--- Problem 1 ---
Please reproduce word for word the part of the movie-data walkthrough that begins at the words "I start by importing" and stops after "the NaN values.".

To start, go to cell 23 where it says 'genre_extractor(all_data, 'Place genre here', place rating here)' and input the genre and lowest rating you want to see, ex: genre_extractor(all_data, 'Comedy', 7.0). When you have done that you can press the Run All button at the top of this notebook to see your results.

I start by importing pandas.

In [23]:
import pandas as pd

Next I read in my first dataset and asign it to a DataFrame, then I rename the "Duration (min)" column to "Runtime", once that is done I filter the columns I want to use into a new DataFrame and remove all the NaN values.

In [24]:
data = pd.read_csv("imdb_data\imdb-movies-dataset.csv")

data = data.rename(columns={"Duration (min)": "Runtime"})

new_data = data.loc[:, ['Title', 'Runtime', 'Genre', 'Rating']]
new_data = new_data.dropna()

After I removed the NaN values, I needed to convert the "Runtime" column to a string in order to replace the trailing '.0' with an empty space ''.

In [25]:
new_data['Runtime'] = new_data['Runtime'].astype(str)
new_data['Runtime'] = new_data['Runtime'].str.replace('.0', '')

Now that my first dataset is ready, I moved on to my second dataset. I start with reading the CSV into a DataFrame and renaming the columns I want to use so they match my first dataset, then I filter out the columns I want to use into a new DataFrame.

In [26]:
data1k = pd.read_csv("imdb_top1k\imdb_clean.csv")

data1k = data1k.rename(columns={"title": "Title", "runtime": "Runtime", "genre": "Genre", "rating": "Rating"})

new_data1k = data1k.loc[:, ["Title", "Runtime", "Genre", "Rating"]]

My new DataFrame had an issue with having multiple rows for the same film because the films fell into more than one genre. So to combine all the mostly duplicate rows, I grouped all the columns except the 'Genre' column and then using apply to use the lambda function to join all the seperate genre rows into a single string separated by a comma and space, once that was done I had to reset the index. 

In [27]:
new_data1k_grouped = new_data1k.groupby(['Title', 'Runtime', 'Rating'])['Genre'].apply(lambda x: ', '.join(x)).reset_index()

After I had combined the duplicate rows I had to convert the 'Runtime' column on my second dataset to a string so I could use concat to merge my two datasets into my new one, I also had to use ignore_index to reset the index to a new one instead of using the indicies from the original two datasets.

In [28]:
new_data1k_grouped['Runtime'] = new_data1k_grouped['Runtime'].astype(str)

all_data = pd.concat([new_data, new_data1k_grouped], ignore_index=True)

Once all my data was in a single DataFrame, I wrote the data to a new CSV that is stored in my project folder.

--- Problem 2 ---
Identify each line of the records that contains the string "qCreatedBy", and copy all such lines.

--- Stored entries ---
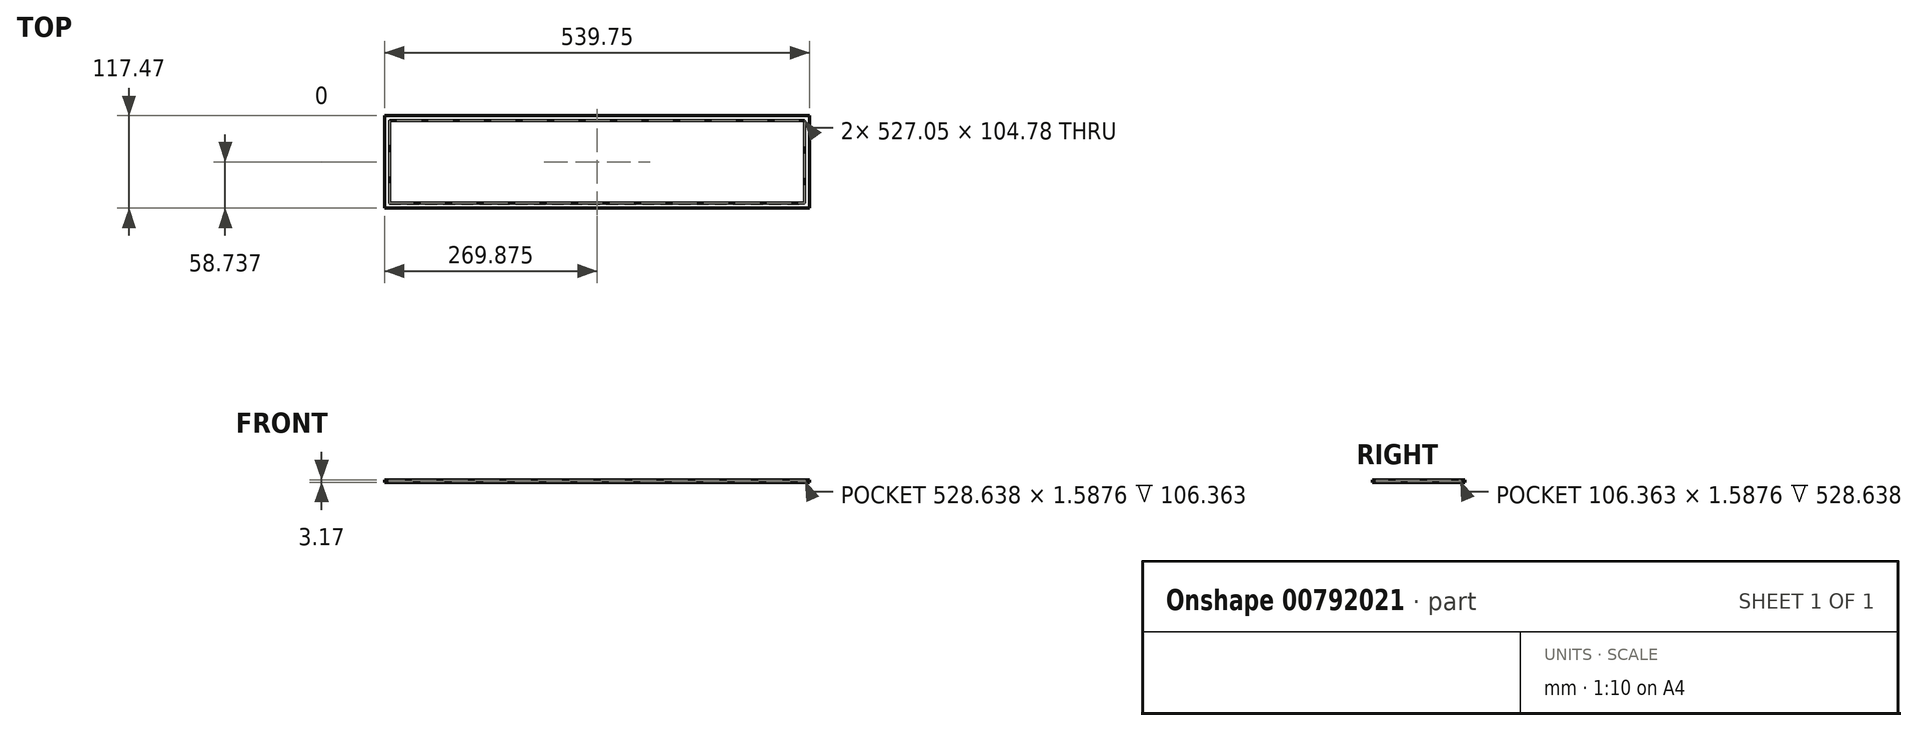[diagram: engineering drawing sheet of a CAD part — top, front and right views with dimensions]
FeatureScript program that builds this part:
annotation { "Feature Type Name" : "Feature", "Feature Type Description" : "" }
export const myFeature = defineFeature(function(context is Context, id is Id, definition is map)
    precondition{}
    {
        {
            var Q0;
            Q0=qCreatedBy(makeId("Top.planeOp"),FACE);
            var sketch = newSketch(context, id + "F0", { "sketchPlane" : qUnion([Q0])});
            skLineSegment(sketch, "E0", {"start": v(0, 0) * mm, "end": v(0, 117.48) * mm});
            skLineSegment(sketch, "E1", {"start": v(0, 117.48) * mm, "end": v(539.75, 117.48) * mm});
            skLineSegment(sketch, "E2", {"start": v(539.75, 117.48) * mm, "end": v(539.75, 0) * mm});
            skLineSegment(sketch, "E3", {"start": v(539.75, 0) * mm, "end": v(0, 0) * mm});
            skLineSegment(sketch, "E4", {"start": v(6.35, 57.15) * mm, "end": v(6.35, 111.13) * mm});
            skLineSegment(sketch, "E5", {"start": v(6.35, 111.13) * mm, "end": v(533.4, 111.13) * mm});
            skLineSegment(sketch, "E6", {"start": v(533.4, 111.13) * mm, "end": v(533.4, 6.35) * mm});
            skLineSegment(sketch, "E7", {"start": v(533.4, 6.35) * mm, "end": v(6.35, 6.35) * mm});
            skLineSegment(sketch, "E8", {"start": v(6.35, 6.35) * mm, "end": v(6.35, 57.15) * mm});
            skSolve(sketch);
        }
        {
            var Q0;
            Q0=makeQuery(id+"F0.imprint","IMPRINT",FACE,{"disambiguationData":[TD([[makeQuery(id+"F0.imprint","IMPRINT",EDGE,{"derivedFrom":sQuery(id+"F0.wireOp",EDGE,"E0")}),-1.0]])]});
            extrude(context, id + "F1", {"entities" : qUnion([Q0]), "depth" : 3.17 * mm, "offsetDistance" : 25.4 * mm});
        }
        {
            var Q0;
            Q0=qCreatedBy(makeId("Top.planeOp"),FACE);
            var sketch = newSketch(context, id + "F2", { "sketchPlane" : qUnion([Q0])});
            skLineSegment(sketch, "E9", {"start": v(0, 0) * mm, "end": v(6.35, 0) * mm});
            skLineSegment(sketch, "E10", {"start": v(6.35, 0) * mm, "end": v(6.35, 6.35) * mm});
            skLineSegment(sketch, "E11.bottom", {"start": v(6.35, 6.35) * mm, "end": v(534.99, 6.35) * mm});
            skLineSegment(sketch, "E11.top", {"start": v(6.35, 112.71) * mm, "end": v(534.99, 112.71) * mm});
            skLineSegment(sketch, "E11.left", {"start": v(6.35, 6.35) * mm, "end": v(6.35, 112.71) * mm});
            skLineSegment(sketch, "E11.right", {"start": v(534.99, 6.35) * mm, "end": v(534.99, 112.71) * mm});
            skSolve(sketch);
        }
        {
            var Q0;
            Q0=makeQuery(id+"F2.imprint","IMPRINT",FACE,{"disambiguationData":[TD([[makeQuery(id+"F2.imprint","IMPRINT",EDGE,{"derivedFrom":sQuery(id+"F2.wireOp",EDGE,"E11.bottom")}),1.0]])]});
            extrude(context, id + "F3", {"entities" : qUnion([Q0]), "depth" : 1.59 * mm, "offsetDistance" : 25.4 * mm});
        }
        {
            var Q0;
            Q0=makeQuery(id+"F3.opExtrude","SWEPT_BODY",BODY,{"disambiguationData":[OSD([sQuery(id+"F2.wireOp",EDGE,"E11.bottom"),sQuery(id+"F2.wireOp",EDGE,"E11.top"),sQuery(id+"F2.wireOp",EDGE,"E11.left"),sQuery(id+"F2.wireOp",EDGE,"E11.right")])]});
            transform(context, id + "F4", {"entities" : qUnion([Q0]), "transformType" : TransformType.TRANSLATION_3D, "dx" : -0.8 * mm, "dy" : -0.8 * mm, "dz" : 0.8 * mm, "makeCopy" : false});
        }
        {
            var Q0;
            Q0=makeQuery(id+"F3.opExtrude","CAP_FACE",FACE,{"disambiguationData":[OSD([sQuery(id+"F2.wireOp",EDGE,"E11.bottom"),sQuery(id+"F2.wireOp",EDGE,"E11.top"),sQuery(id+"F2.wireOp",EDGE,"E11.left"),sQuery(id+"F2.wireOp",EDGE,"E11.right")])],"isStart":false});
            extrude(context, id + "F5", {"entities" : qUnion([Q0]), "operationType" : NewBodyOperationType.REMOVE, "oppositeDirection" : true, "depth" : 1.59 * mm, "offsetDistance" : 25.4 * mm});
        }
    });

---

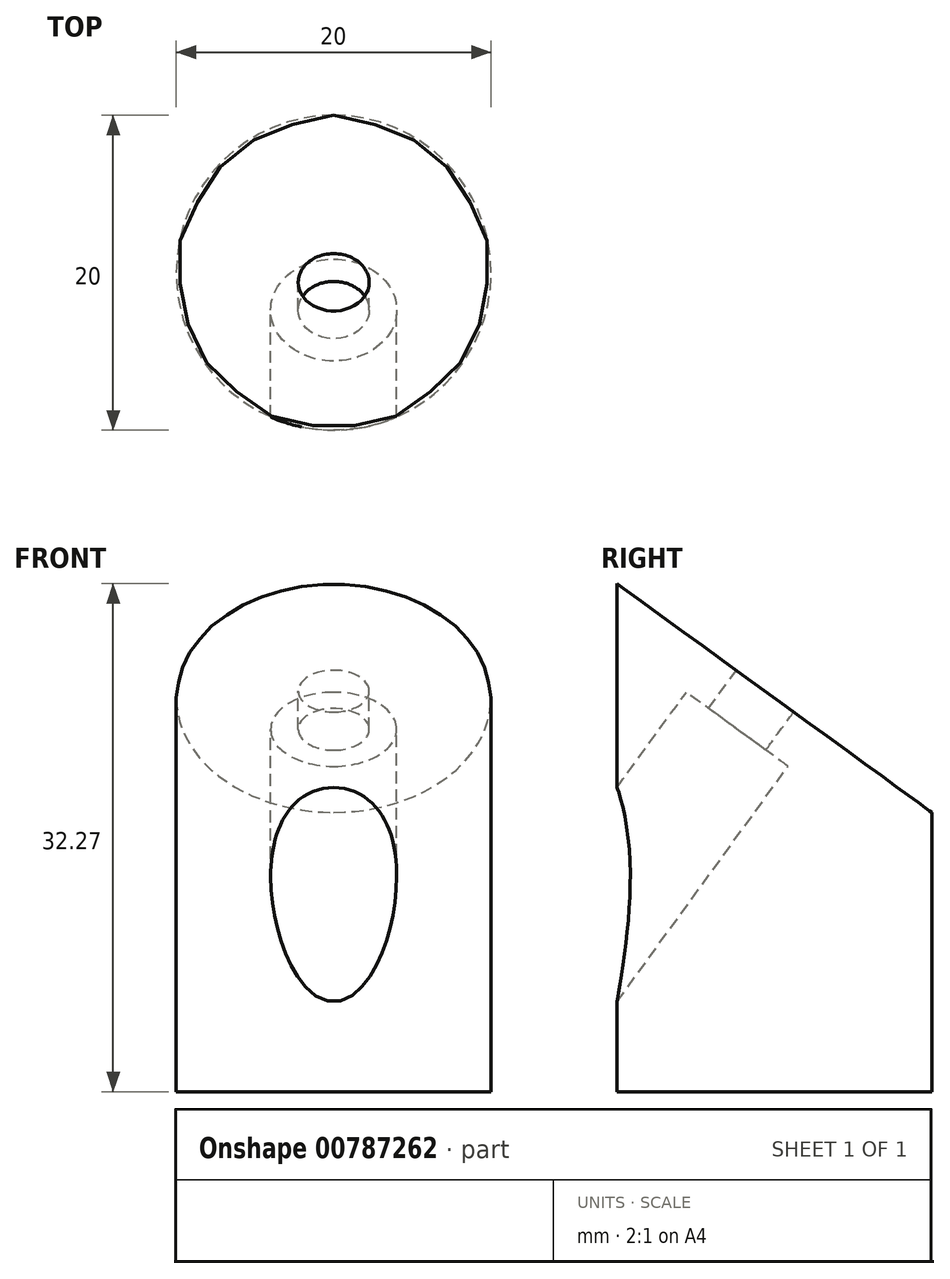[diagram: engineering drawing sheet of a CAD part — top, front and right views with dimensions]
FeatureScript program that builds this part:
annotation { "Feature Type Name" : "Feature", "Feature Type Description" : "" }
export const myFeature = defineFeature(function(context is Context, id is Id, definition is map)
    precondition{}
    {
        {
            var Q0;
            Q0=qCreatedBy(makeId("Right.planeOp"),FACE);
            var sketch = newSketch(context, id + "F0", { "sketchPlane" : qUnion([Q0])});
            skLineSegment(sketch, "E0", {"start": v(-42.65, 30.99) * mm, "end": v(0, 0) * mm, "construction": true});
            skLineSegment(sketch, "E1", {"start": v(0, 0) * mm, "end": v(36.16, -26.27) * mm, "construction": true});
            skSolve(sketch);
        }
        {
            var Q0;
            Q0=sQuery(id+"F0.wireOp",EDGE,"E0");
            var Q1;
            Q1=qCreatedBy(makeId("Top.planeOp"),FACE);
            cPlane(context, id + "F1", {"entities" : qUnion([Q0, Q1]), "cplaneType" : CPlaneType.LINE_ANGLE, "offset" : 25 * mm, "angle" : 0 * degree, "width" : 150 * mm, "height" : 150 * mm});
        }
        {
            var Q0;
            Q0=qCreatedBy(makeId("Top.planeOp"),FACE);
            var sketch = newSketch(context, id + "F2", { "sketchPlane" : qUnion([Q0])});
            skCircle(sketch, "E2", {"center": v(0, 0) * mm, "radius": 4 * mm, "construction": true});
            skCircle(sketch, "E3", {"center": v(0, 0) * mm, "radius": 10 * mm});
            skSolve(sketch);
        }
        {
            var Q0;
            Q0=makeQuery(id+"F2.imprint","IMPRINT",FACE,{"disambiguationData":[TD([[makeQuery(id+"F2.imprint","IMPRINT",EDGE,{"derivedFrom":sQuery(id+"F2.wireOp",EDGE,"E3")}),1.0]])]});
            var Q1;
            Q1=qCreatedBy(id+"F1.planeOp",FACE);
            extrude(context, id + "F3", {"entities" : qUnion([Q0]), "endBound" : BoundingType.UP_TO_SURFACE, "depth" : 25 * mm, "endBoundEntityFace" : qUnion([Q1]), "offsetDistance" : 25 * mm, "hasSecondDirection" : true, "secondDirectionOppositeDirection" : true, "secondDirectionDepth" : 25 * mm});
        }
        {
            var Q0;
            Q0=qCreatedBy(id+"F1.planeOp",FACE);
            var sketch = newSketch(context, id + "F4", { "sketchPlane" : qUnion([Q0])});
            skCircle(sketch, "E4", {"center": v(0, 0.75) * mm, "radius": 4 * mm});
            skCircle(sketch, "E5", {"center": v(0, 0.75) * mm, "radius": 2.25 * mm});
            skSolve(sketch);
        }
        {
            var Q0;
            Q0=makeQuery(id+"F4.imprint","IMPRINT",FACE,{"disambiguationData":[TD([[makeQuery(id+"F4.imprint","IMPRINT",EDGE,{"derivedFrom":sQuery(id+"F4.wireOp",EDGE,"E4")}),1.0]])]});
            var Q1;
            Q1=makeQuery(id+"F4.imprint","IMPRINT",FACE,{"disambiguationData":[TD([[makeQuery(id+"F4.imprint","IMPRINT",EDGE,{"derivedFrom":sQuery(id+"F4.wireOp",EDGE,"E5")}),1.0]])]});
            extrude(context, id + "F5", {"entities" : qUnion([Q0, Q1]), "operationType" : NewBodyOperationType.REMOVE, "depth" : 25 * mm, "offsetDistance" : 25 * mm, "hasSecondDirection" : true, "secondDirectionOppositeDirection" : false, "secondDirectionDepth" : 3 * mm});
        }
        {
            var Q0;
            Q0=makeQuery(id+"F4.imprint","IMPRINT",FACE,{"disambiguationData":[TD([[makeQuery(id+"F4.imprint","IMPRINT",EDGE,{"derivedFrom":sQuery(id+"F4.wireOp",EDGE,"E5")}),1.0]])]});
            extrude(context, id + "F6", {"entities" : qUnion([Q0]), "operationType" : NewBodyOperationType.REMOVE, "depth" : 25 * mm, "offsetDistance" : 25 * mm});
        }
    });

--- Task answer 1 ---
I start by importing pandas.

In [23]:
import pandas as pd

Next I read in my first dataset and asign it to a DataFrame, then I rename the "Duration (min)" column to "Runtime", once that is done I filter the columns I want to use into a new DataFrame and remove all the NaN values.

--- Task answer 2 ---
            Q0=qCreatedBy(makeId("Top.planeOp"),FACE);
            Q0=qCreatedBy(makeId("Top.planeOp"),FACE);
            Q0=qCreatedBy(makeId("Right.planeOp"),FACE);
            Q1=qCreatedBy(makeId("Top.planeOp"),FACE);
            Q0=qCreatedBy(makeId("Top.planeOp"),FACE);
            Q1=qCreatedBy(id+"F1.planeOp",FACE);
            Q0=qCreatedBy(id+"F1.planeOp",FACE);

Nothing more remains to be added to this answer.